**PROVIDED PASSAGE:**

****************

Prove that the resultant of the vectors represented by the sides `vec(AB)` and `vec(AC)` of a triangle ABC is `2 vec(AD)`, where D is the mid - point of [BC].

To prove that the resultant of the vectors represented by the sides \(\vec{AB}\) and \(\vec{AC}\) of triangle \(ABC\) is \(2 \vec{AD}\), where \(D\) is the midpoint of segment \(BC\), we can follow these steps: ### Step 1: Define the Vectors Let: - \(\vec{A}\) be the position vector of point \(A\), - \(\vec{B}\) be the position vector of point \(B\), - \(\vec{C}\) be the position vector of point \(C\), - \(\vec{D}\) be the position vector of point \(D\), which is the midpoint of \(BC\). Since \(D\) is the midpoint of \(BC\), we can express \(\vec{D}\) as: \[ \vec{D} = \frac{\vec{B} + \vec{C}}{2} \] ### Step 2: Express \(\vec{AB}\) and \(\vec{AC}\) The vectors \(\vec{AB}\) and \(\vec{AC}\) can be expressed as: \[ \vec{AB} = \vec{B} - \vec{A} \] \[ \vec{AC} = \vec{C} - \vec{A} \] ### Step 3: Find the Resultant of \(\vec{AB}\) and \(\vec{AC}\) The resultant vector \(\vec{R}\) of \(\vec{AB}\) and \(\vec{AC}\) is given by: \[ \vec{R} = \vec{AB} + \vec{AC} \] Substituting the expressions for \(\vec{AB}\) and \(\vec{AC}\): \[ \vec{R} = (\vec{B} - \vec{A}) + (\vec{C} - \vec{A}) = \vec{B} + \vec{C} - 2\vec{A} \] ### Step 4: Substitute \(\vec{D}\) into the Resultant Now, we can substitute \(\vec{D}\) into our expression for \(\vec{R}\): \[ \vec{R} = \vec{B} + \vec{C} - 2\vec{A} = 2\left(\frac{\vec{B} + \vec{C}}{2}\right) - 2\vec{A} = 2\vec{D} - 2\vec{A} \] ### Step 5: Rearranging the Resultant We can rearrange this to express \(\vec{R}\) in terms of \(\vec{AD}\): \[ \vec{R} = 2\left(\vec{D} - \vec{A}\right) = 2\vec{AD} \] ### Conclusion Thus, we have shown that the resultant of the vectors represented by the sides \(\vec{AB}\) and \(\vec{AC}\) is: \[ \vec{R} = 2\vec{AD} \]

****************

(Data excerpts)
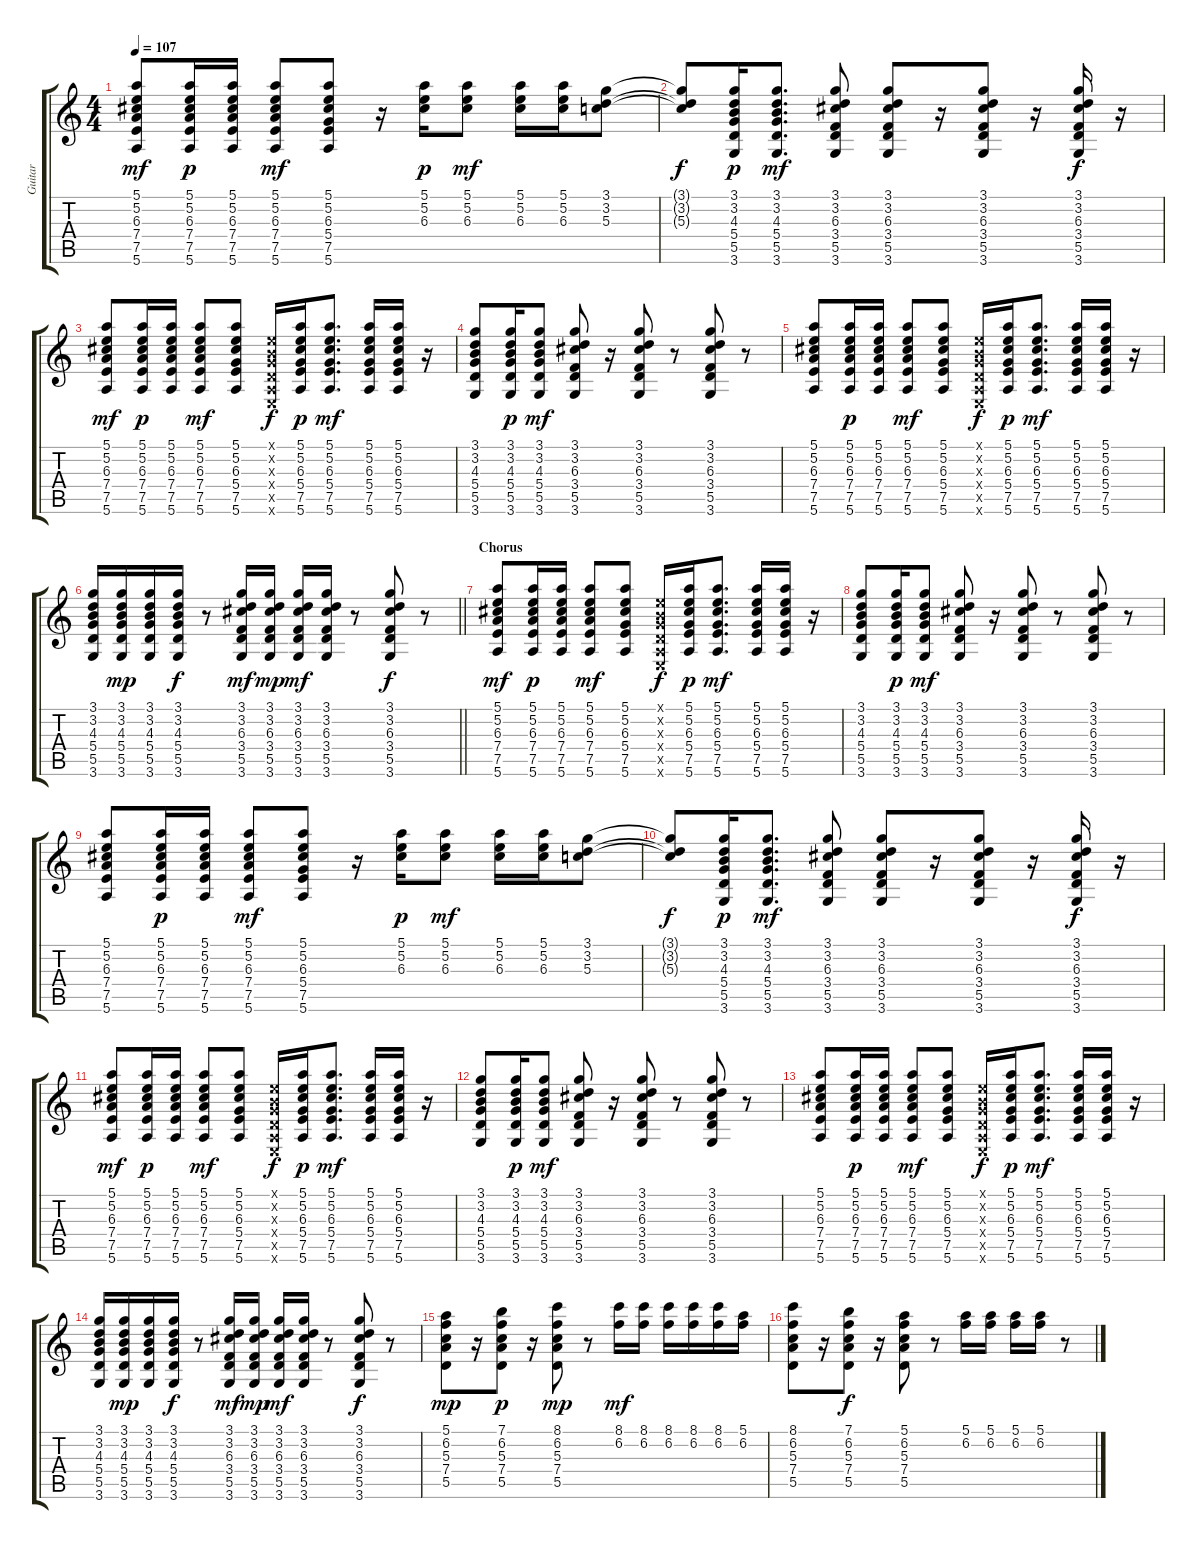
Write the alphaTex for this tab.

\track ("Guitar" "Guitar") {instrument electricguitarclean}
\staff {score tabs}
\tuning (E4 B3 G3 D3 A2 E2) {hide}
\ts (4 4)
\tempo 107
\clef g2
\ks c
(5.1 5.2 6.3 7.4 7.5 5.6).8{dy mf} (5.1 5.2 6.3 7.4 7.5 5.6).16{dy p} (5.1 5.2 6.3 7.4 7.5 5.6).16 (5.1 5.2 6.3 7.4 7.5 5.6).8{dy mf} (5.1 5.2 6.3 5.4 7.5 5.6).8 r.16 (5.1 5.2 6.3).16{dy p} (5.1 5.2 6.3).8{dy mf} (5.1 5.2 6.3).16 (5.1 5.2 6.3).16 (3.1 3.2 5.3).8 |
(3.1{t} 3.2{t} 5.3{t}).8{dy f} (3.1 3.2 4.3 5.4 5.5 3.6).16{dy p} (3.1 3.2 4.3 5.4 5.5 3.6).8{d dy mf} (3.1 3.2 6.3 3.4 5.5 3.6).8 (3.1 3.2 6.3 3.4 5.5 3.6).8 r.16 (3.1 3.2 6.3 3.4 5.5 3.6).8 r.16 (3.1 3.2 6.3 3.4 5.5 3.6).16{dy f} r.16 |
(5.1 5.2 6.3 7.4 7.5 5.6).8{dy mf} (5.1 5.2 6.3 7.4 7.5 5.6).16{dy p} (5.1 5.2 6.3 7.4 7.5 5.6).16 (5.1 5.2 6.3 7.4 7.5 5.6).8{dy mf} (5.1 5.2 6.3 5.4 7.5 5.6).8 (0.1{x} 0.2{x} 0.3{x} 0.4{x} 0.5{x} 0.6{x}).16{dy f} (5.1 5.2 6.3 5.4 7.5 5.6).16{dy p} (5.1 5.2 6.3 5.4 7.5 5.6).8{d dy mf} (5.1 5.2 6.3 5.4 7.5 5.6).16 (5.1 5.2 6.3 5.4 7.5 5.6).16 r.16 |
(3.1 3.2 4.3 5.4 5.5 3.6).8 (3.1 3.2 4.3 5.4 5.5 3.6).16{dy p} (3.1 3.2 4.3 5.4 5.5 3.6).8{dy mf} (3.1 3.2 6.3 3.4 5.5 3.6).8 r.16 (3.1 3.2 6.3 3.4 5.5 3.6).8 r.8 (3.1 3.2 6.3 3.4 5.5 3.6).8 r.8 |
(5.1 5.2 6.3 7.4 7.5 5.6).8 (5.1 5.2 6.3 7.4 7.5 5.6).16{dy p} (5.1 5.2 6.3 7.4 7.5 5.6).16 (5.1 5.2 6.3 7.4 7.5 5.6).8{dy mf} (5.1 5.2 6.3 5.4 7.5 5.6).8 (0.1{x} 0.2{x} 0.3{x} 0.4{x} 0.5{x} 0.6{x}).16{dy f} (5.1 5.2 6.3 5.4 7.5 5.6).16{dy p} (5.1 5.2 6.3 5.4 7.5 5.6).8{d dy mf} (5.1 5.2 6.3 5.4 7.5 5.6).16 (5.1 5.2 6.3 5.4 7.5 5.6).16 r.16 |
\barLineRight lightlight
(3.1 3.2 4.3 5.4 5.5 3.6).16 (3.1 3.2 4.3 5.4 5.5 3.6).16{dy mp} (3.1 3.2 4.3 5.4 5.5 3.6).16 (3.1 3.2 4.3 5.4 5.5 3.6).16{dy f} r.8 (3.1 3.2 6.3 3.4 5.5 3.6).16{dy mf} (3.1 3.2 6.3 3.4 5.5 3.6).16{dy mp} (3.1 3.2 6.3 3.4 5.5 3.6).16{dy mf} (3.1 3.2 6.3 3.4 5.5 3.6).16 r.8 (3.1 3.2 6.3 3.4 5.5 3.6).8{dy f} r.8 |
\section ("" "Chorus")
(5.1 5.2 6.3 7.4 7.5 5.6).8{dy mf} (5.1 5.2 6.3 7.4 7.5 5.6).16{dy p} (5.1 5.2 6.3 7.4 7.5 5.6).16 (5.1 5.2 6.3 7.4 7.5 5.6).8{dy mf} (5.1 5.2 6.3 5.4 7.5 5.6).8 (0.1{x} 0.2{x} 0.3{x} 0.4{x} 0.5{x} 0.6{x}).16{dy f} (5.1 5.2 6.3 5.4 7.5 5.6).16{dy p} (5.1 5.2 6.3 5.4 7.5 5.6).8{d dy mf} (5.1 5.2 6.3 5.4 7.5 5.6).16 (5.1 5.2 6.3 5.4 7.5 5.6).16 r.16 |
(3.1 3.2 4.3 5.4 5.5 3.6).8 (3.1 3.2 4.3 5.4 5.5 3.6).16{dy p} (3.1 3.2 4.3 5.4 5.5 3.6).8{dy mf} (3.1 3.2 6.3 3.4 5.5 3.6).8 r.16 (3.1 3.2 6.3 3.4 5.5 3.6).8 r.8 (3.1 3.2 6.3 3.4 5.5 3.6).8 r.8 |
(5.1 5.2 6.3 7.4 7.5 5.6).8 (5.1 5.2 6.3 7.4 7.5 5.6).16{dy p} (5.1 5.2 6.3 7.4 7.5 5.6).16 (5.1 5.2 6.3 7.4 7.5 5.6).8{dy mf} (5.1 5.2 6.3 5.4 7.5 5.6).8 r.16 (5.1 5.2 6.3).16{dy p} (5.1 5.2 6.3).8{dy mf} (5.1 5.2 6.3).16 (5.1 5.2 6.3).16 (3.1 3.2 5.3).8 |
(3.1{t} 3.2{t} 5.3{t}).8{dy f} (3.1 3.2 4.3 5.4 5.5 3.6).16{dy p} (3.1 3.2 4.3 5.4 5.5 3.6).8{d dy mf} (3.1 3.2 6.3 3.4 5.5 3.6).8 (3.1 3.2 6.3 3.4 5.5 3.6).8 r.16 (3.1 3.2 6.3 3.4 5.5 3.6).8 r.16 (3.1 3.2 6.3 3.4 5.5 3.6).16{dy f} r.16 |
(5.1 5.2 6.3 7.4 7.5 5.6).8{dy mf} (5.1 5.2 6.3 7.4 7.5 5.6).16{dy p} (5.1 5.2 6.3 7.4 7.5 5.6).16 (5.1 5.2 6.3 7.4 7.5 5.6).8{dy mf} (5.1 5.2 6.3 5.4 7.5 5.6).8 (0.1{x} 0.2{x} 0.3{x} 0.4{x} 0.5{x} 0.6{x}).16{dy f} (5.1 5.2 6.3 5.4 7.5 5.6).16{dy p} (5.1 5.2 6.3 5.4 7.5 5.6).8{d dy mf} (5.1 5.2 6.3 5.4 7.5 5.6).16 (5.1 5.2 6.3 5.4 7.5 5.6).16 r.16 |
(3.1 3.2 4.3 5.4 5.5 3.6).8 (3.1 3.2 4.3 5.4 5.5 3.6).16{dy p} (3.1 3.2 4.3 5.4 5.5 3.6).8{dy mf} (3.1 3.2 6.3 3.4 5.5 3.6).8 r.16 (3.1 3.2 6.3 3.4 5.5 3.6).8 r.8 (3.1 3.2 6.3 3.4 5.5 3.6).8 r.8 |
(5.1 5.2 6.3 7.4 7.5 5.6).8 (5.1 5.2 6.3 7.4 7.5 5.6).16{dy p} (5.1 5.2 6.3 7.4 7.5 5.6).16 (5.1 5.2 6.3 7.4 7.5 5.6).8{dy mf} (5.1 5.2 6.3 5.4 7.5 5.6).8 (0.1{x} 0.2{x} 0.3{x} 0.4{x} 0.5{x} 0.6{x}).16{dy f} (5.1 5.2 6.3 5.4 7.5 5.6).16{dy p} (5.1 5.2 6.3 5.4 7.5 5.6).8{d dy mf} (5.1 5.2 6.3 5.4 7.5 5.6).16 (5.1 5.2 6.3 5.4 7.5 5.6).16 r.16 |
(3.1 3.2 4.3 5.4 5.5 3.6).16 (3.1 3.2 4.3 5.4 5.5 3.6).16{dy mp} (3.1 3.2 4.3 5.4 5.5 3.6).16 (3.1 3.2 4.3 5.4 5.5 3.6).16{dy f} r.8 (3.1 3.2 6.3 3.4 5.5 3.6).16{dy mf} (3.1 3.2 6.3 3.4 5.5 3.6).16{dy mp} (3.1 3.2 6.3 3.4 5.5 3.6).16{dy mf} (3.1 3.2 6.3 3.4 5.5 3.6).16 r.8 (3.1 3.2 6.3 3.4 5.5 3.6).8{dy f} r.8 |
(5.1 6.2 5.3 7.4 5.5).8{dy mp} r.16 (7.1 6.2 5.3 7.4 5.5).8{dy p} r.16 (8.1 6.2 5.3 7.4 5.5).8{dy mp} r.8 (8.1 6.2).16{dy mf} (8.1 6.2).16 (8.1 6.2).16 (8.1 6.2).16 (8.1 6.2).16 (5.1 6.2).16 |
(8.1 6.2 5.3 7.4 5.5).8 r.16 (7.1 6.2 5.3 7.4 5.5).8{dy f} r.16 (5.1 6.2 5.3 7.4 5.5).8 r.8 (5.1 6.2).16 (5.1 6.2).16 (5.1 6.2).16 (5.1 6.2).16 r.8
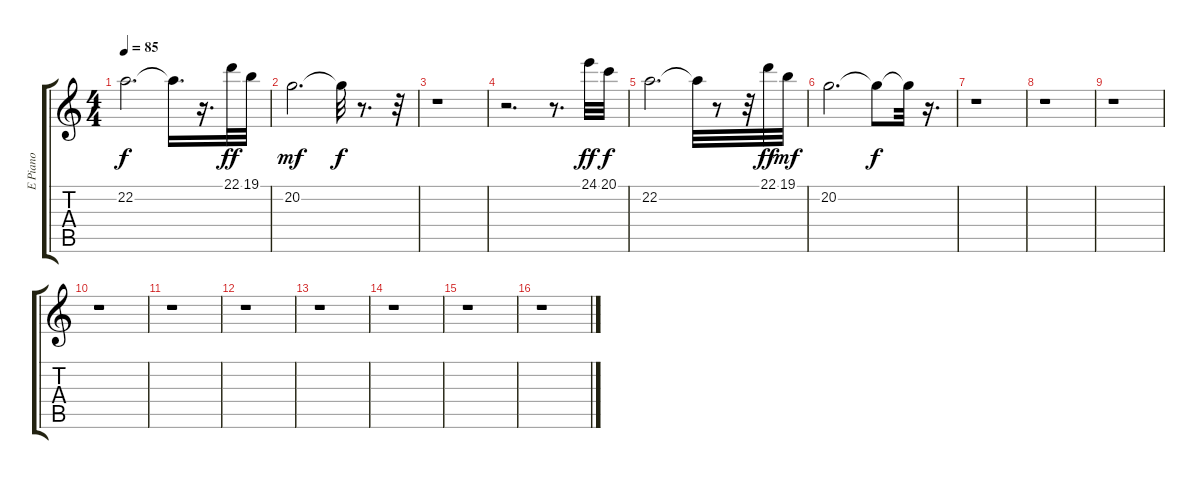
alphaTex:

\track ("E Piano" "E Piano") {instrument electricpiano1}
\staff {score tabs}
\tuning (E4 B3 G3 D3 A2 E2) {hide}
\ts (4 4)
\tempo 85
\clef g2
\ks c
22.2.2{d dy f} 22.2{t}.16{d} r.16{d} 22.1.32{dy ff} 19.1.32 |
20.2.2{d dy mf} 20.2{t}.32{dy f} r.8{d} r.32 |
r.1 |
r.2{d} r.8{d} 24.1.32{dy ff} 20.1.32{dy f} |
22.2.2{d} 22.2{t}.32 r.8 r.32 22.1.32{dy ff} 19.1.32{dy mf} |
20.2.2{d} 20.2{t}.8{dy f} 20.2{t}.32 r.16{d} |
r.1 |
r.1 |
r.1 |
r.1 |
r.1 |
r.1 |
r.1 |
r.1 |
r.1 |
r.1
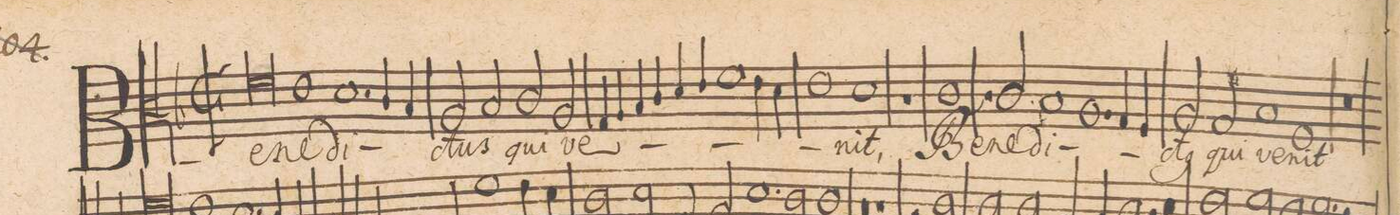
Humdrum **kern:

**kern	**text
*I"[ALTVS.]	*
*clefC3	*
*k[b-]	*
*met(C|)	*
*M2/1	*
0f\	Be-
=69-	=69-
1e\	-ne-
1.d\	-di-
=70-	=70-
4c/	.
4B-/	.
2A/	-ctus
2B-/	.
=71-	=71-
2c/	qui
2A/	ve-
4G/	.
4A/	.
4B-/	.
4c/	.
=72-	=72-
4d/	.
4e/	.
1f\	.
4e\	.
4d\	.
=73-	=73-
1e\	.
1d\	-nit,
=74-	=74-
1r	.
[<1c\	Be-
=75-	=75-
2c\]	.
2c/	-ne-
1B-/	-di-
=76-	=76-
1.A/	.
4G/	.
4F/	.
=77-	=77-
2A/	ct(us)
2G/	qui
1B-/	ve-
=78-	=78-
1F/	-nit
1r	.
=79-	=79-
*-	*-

****************

**INSTRUCTIONS FOR THE TASK:**
Answer these questions from the vector proof:
1. How does Step 1 express the position vector of D?
2. In Step 3, what expression does the resultant R reduce to after substituting for AB and AC?
3. In Step 5, what is R written as before it is set equal to 2AD?

**SOLUTION:**
1. D = (B + C)/2
2. R = B + C − 2A
3. R = 2(D − A)